▶ [What you have to do]: The expected reply is all of the data, returned exactly.

----- Source material

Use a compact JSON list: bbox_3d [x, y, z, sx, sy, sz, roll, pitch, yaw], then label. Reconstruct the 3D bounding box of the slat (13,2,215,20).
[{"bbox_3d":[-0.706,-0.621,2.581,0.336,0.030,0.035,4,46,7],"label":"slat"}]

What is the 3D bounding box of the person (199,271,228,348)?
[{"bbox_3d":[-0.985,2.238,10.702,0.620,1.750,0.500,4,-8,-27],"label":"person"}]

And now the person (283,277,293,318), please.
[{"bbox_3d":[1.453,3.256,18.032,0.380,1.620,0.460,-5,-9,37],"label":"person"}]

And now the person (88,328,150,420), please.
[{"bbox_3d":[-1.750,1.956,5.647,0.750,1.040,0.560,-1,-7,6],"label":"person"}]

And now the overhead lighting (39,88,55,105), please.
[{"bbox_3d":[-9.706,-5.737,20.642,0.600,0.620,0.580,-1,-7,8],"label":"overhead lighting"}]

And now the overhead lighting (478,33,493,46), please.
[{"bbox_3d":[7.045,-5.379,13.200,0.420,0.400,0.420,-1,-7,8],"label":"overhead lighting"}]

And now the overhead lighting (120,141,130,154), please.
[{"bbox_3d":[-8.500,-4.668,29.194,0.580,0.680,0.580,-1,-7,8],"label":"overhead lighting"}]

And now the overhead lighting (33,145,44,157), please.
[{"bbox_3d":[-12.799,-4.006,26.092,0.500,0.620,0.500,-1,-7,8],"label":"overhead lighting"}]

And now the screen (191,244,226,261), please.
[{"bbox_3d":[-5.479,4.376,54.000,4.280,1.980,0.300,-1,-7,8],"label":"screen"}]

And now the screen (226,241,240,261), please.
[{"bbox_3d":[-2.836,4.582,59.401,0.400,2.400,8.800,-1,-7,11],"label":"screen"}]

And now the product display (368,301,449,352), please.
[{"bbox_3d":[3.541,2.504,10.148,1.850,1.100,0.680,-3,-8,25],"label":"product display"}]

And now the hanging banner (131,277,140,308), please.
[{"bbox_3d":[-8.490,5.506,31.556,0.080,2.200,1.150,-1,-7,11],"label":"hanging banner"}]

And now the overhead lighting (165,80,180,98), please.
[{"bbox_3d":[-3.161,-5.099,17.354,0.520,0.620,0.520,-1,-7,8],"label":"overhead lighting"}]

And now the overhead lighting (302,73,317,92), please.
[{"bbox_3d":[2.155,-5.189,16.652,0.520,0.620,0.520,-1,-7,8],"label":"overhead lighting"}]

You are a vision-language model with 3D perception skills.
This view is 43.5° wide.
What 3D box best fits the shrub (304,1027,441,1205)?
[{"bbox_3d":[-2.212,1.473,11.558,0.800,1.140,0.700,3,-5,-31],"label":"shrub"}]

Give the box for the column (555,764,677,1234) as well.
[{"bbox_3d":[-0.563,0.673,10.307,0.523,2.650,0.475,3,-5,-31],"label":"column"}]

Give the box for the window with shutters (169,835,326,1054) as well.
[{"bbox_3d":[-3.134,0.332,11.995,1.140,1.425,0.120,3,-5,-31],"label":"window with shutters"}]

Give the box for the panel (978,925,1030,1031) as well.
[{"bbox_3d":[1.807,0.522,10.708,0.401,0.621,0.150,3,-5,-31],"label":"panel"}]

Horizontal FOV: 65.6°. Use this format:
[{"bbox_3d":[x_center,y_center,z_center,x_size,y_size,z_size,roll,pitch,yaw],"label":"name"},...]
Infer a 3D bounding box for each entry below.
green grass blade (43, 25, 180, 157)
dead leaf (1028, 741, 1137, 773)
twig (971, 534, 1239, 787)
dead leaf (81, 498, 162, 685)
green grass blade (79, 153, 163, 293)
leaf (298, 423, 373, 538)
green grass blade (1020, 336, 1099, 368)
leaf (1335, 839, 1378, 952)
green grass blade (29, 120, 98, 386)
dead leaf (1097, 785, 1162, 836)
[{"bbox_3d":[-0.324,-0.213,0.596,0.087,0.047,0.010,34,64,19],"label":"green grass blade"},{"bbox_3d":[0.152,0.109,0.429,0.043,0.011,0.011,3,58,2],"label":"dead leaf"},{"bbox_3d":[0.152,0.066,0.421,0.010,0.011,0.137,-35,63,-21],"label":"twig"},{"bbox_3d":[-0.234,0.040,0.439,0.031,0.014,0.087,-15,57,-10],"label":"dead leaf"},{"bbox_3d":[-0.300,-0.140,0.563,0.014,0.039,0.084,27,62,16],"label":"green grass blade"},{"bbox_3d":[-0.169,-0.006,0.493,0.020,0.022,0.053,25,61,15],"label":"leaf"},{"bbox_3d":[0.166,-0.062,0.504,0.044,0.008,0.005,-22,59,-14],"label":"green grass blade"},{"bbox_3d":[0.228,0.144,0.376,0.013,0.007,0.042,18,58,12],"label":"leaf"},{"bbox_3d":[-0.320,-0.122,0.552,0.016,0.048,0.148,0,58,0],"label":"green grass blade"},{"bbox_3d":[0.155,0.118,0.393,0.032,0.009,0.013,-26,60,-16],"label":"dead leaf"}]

----------

▶ [Solution]:
Use a compact JSON list: bbox_3d [x, y, z, sx, sy, sz, roll, pitch, yaw], then label. Reconstruct the 3D bounding box of the slat (13,2,215,20).
[{"bbox_3d":[-0.706,-0.621,2.581,0.336,0.030,0.035,4,46,7],"label":"slat"}]

What is the 3D bounding box of the person (199,271,228,348)?
[{"bbox_3d":[-0.985,2.238,10.702,0.620,1.750,0.500,4,-8,-27],"label":"person"}]

And now the person (283,277,293,318), please.
[{"bbox_3d":[1.453,3.256,18.032,0.380,1.620,0.460,-5,-9,37],"label":"person"}]

And now the person (88,328,150,420), please.
[{"bbox_3d":[-1.750,1.956,5.647,0.750,1.040,0.560,-1,-7,6],"label":"person"}]

And now the overhead lighting (39,88,55,105), please.
[{"bbox_3d":[-9.706,-5.737,20.642,0.600,0.620,0.580,-1,-7,8],"label":"overhead lighting"}]

And now the overhead lighting (478,33,493,46), please.
[{"bbox_3d":[7.045,-5.379,13.200,0.420,0.400,0.420,-1,-7,8],"label":"overhead lighting"}]

And now the overhead lighting (120,141,130,154), please.
[{"bbox_3d":[-8.500,-4.668,29.194,0.580,0.680,0.580,-1,-7,8],"label":"overhead lighting"}]

And now the overhead lighting (33,145,44,157), please.
[{"bbox_3d":[-12.799,-4.006,26.092,0.500,0.620,0.500,-1,-7,8],"label":"overhead lighting"}]

And now the screen (191,244,226,261), please.
[{"bbox_3d":[-5.479,4.376,54.000,4.280,1.980,0.300,-1,-7,8],"label":"screen"}]

And now the screen (226,241,240,261), please.
[{"bbox_3d":[-2.836,4.582,59.401,0.400,2.400,8.800,-1,-7,11],"label":"screen"}]

And now the product display (368,301,449,352), please.
[{"bbox_3d":[3.541,2.504,10.148,1.850,1.100,0.680,-3,-8,25],"label":"product display"}]

And now the hanging banner (131,277,140,308), please.
[{"bbox_3d":[-8.490,5.506,31.556,0.080,2.200,1.150,-1,-7,11],"label":"hanging banner"}]

And now the overhead lighting (165,80,180,98), please.
[{"bbox_3d":[-3.161,-5.099,17.354,0.520,0.620,0.520,-1,-7,8],"label":"overhead lighting"}]

And now the overhead lighting (302,73,317,92), please.
[{"bbox_3d":[2.155,-5.189,16.652,0.520,0.620,0.520,-1,-7,8],"label":"overhead lighting"}]

You are a vision-language model with 3D perception skills.
This view is 43.5° wide.
What 3D box best fits the shrub (304,1027,441,1205)?
[{"bbox_3d":[-2.212,1.473,11.558,0.800,1.140,0.700,3,-5,-31],"label":"shrub"}]

Give the box for the column (555,764,677,1234) as well.
[{"bbox_3d":[-0.563,0.673,10.307,0.523,2.650,0.475,3,-5,-31],"label":"column"}]

Give the box for the window with shutters (169,835,326,1054) as well.
[{"bbox_3d":[-3.134,0.332,11.995,1.140,1.425,0.120,3,-5,-31],"label":"window with shutters"}]

Give the box for the panel (978,925,1030,1031) as well.
[{"bbox_3d":[1.807,0.522,10.708,0.401,0.621,0.150,3,-5,-31],"label":"panel"}]

Horizontal FOV: 65.6°. Use this format:
[{"bbox_3d":[x_center,y_center,z_center,x_size,y_size,z_size,roll,pitch,yaw],"label":"name"},...]
Infer a 3D bounding box for each entry below.
green grass blade (43, 25, 180, 157)
dead leaf (1028, 741, 1137, 773)
twig (971, 534, 1239, 787)
dead leaf (81, 498, 162, 685)
green grass blade (79, 153, 163, 293)
leaf (298, 423, 373, 538)
green grass blade (1020, 336, 1099, 368)
leaf (1335, 839, 1378, 952)
green grass blade (29, 120, 98, 386)
dead leaf (1097, 785, 1162, 836)
[{"bbox_3d":[-0.324,-0.213,0.596,0.087,0.047,0.010,34,64,19],"label":"green grass blade"},{"bbox_3d":[0.152,0.109,0.429,0.043,0.011,0.011,3,58,2],"label":"dead leaf"},{"bbox_3d":[0.152,0.066,0.421,0.010,0.011,0.137,-35,63,-21],"label":"twig"},{"bbox_3d":[-0.234,0.040,0.439,0.031,0.014,0.087,-15,57,-10],"label":"dead leaf"},{"bbox_3d":[-0.300,-0.140,0.563,0.014,0.039,0.084,27,62,16],"label":"green grass blade"},{"bbox_3d":[-0.169,-0.006,0.493,0.020,0.022,0.053,25,61,15],"label":"leaf"},{"bbox_3d":[0.166,-0.062,0.504,0.044,0.008,0.005,-22,59,-14],"label":"green grass blade"},{"bbox_3d":[0.228,0.144,0.376,0.013,0.007,0.042,18,58,12],"label":"leaf"},{"bbox_3d":[-0.320,-0.122,0.552,0.016,0.048,0.148,0,58,0],"label":"green grass blade"},{"bbox_3d":[0.155,0.118,0.393,0.032,0.009,0.013,-26,60,-16],"label":"dead leaf"}]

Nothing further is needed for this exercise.